Although we validate the association between rs9344 and self-reported black race and with t(11;14) in the CoMMpass study, we did not observe increased t(11;14) with self-reported black race. One possibility for this finding may be the presence of a smaller number of patients that self-reported as black with very high African ancestry. As reported by Manojlovic et al.9 there were <20 patients with ≥80% African ancestry in the CoMMpass IA9 dataset. Given that the CCND1 rs9344 polymorphism is a common allele and does not contribute to t(11;14) risk in a fully penetrant manner, it is probable that additional variants present in individuals with ≥80% African ancestry also contribute t(11;14) risk.

The CCND1 gene encodes the cyclin D1 protein, a member of the cyclin D family, which regulate cyclin-dependent kinases (Cdks). Cyclin D in concert with Cdks phosphorylate the retinoblastoma protein promoting cell cycle progression14. MM tumors typically deregulate one of three cyclin D proteins15 and t(11;14) translocation is one mechanism promoting cyclin D1 deregulation16. The c.870G > A polymorphism is at chr11:69,462,910 (GRCh37/hg19) of the last nucleotide of exon 4 of CCND1 (NM_053056). Although both 870G and 870A encode the proline amino acid, the G allele has been reported to cause a novel splice donor site resulting in a longer cyclin D1a transcript14. The A allele has been reported to hinder splicing of exon 4 resulting in intron 4 read-through creating a truncated D1b transcript producing a protein shorter than D1a and lacking the D1a carboxy-terminus14. The lack of the carboxy-terminus of the D1b isoform results in nuclear retention17. Most studies have associated the A allele with cancer risk and poor outcome, with only a few studies correlating the G allele to increased cancer risk14. Of interest, the G allele has been associated with increased risk of cervical, head and neck and colorectal cancers, malignancies AAs have also been reported with increased incidence compared to EAs14.

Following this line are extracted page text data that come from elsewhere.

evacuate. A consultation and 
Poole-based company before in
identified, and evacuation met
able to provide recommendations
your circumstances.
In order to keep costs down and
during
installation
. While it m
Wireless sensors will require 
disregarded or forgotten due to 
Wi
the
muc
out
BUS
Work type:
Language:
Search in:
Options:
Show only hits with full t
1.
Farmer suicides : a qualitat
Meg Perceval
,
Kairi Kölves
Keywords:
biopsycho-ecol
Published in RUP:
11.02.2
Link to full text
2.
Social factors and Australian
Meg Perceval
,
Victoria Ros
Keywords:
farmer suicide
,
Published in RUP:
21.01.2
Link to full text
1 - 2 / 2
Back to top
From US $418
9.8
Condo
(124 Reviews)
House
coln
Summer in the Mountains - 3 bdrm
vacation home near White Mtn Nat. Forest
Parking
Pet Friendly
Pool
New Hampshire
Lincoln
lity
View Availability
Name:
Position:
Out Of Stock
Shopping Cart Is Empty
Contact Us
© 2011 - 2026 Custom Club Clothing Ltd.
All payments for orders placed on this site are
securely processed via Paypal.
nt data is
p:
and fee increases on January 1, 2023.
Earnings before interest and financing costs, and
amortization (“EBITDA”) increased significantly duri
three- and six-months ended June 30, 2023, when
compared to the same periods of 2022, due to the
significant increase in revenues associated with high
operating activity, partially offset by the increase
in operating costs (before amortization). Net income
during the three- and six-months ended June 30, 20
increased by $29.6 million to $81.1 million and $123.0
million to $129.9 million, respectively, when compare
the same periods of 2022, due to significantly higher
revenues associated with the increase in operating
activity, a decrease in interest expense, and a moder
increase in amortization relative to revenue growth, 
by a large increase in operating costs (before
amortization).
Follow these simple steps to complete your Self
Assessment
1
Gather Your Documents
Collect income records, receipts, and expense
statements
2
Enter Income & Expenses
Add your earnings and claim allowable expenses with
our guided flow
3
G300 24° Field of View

To our knowledge, our study includes the largest group of individuals of African ancestry with an abnormal plasma cell clone along with uniformly collected FISH, genotyping, and ancestry data. Utilization of the immunoglobulin kappa and lambda light chain counterstain during FISH analysis provide specificity allowing for the scoring of only light chain expressing plasma cells clones. Inclusion of only cytogenetically abnormal clones with recurrent MM abnormalities provides addition specificity at the risk of excluding clones with normal or non-recurring cytogenetic abnormalities that our plasma cell FISH panels do not detect. Utilization of this population of patients with abnormal FISH studies, we have identified the association of the G-risk allele of CCND1 c.870G > A polymorphism (rs9344) with African ancestry and with t(11;14), suggesting that it may play a role in the development of t(11;14) plasma cell disorders. Future studies are needed to further understand the mechanism behind this association and also evaluate whether there exists differences in outcome and/or response to therapy between AAs and EAs with t(11;14) MM.